- [ACTIVITY]
List each line of the data that holds the string "dạng".

START RECORD SET

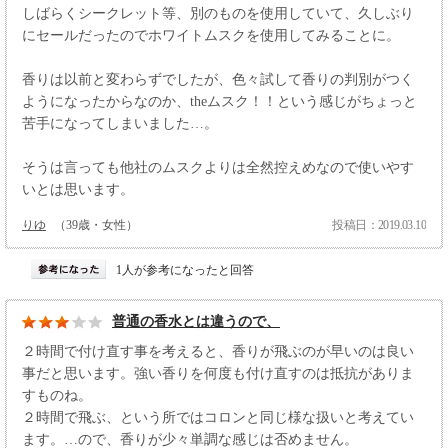
しばらくシークレット等、別のものを使用していて、久しぶり
にセールだったのでホワイトムスクを使用してみることに。
香りは以前と変わらずでしたが、色々試して香りの判別がつく
ようになったからなのか、theムスク！！という感じがちょっと
苦手になってしまいました…。
そうは言っても他社のムスクよりは全然控えめなので使いやす
いとは思います。
りゆ
（39歳・女性）
投稿日：2019.03.10
1人が参考になったと回答
普通の香水とは違うので、
２時間で付け直す事を考えると、香りが飛ぶのが早いのは良い
事だと思います。強い香りを何度も付け直すのは抵抗がありま
すものね。
２時間で飛ぶ、という所ではコロンと同じ様な扱いと考えてい
ます。…ので、香りが少々単調な感じは否めません。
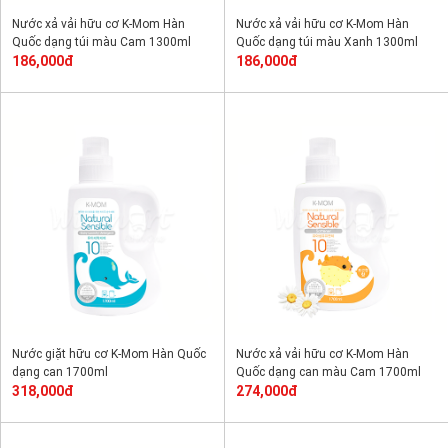
Nước xả vải hữu cơ K-Mom Hàn
Nước xả vải hữu cơ K-Mom Hàn
Quốc dạng túi màu Cam 1300ml
Quốc dạng túi màu Xanh 1300ml
186,000đ
186,000đ
Nước giặt hữu cơ K-Mom Hàn Quốc
Nước xả vải hữu cơ K-Mom Hàn
dạng can 1700ml
Quốc dạng can màu Cam 1700ml
318,000đ
274,000đ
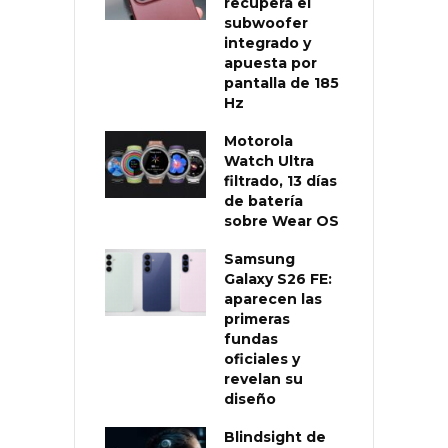
recupera el
subwoofer
integrado y
apuesta por
pantalla de 185
Hz
Motorola
Watch Ultra
filtrado, 13 días
de batería
sobre Wear OS
Samsung
Galaxy S26 FE:
aparecen las
primeras
fundas
oficiales y
revelan su
diseño
Blindsight de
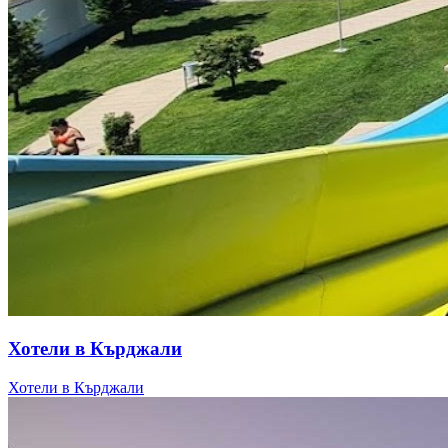
Хотели в Кърджали
Хотели в Кърджали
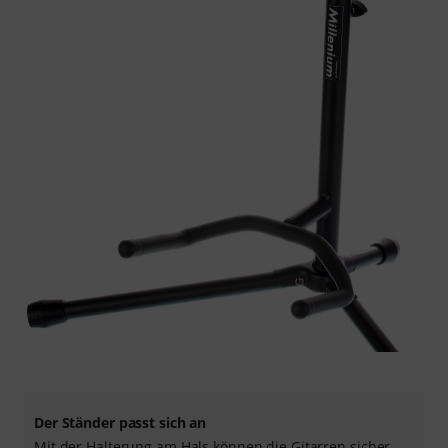
Der Ständer passt sich an
Mit der Halterung am Hals können die Gitarren sicher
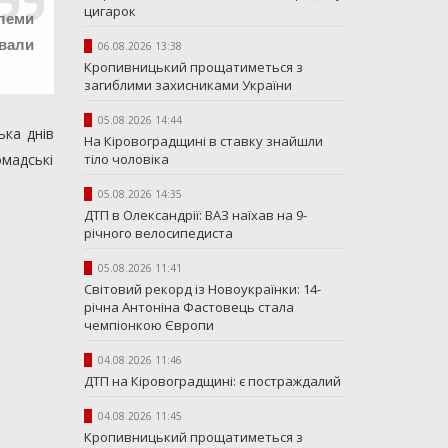
цигарок
леми
ували
06.08.2026 13:38
Кропивницький прощатиметься з
загиблими захисниками України
05.08.2026 14:44
ька днів
На Кіровоградщині в ставку знайшли
тіло чоловіка
омадські
05.08.2026 14:35
ДТП в Олександрії: ВАЗ наїхав на 9-
річного велосипедиста
05.08.2026 11:41
Світовий рекорд із Новоукраїнки: 14-
річна Антоніна Фастовець стала
чемпіонкою Європи
04.08.2026 11:46
ДТП на Кіровоградщині: є постраждалий
04.08.2026 11:45
Кропивницький прощатиметься з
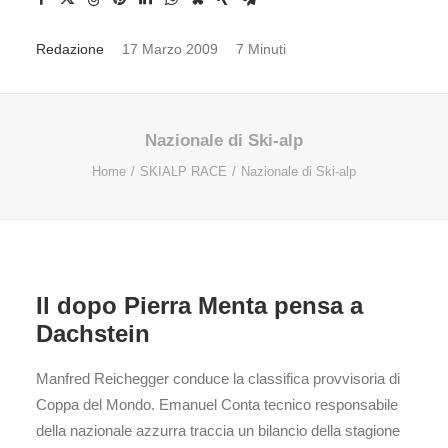
Redazione
17 Marzo 2009
7 Minuti
Nazionale di Ski-alp
Home
SKIALP RACE
Nazionale di Ski-alp
Il dopo Pierra Menta pensa a
Dachstein
Manfred Reichegger conduce la classifica provvisoria di
Coppa del Mondo. Emanuel Conta tecnico responsabile
della nazionale azzurra traccia un bilancio della stagione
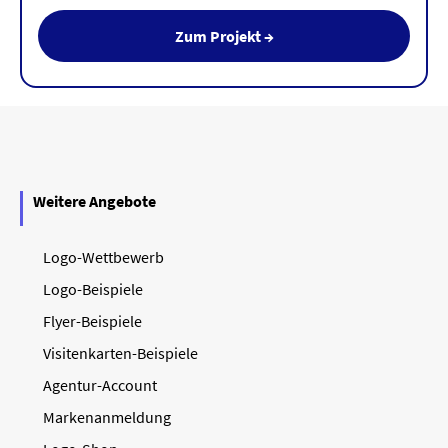
Zum Projekt →
Weitere Angebote
Logo-Wettbewerb
Logo-Beispiele
Flyer-Beispiele
Visitenkarten-Beispiele
Agentur-Account
Markenanmeldung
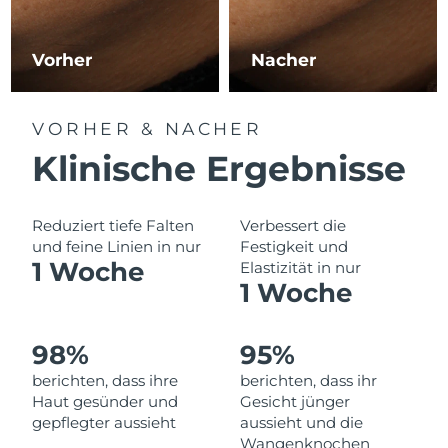
Norwegen
Erwartete Lieferung
8/10/26
Oman
Erwartete Lieferung
8/13/26
Vorher
Nacher
Philippinen
Erwartete Lieferung
8/13/26
VORHER & NACHER
Polen
Erwartete Lieferung
8/11/26
Klinische Ergebnisse
Portugal
Erwartete Lieferung
8/10/26
Reduziert tiefe Falten
Verbessert die
Puerto Rico
und feine Linien in nur
Festigkeit und
Erwartete Lieferung
8/12/26
1 Woche
Elastizität in nur
1 Woche
Katar
Erwartete Lieferung
8/11/26
Réunion
Erwartete Lieferung
8/15/26
98%
95%
berichten, dass ihre
berichten, dass ihr
Rumänien
Erwartete Lieferung
8/10/26
Haut gesünder und
Gesicht jünger
gepflegter aussieht
aussieht und die
Russland
Erwartete Lieferung
8/18/26
Wangenknochen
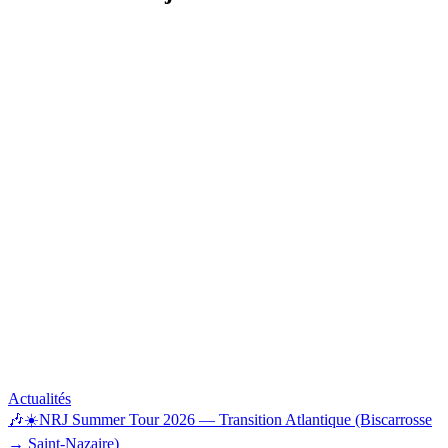
Actualités
🎶☀️NRJ Summer Tour 2026 — Transition Atlantique (Biscarrosse
→ Saint-Nazaire)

END RECORD SET

- [ANSWER BOX]
Quốc dạng túi màu Cam 1300ml
Quốc dạng túi màu Xanh 1300ml
dạng can 1700ml
Quốc dạng can màu Cam 1700ml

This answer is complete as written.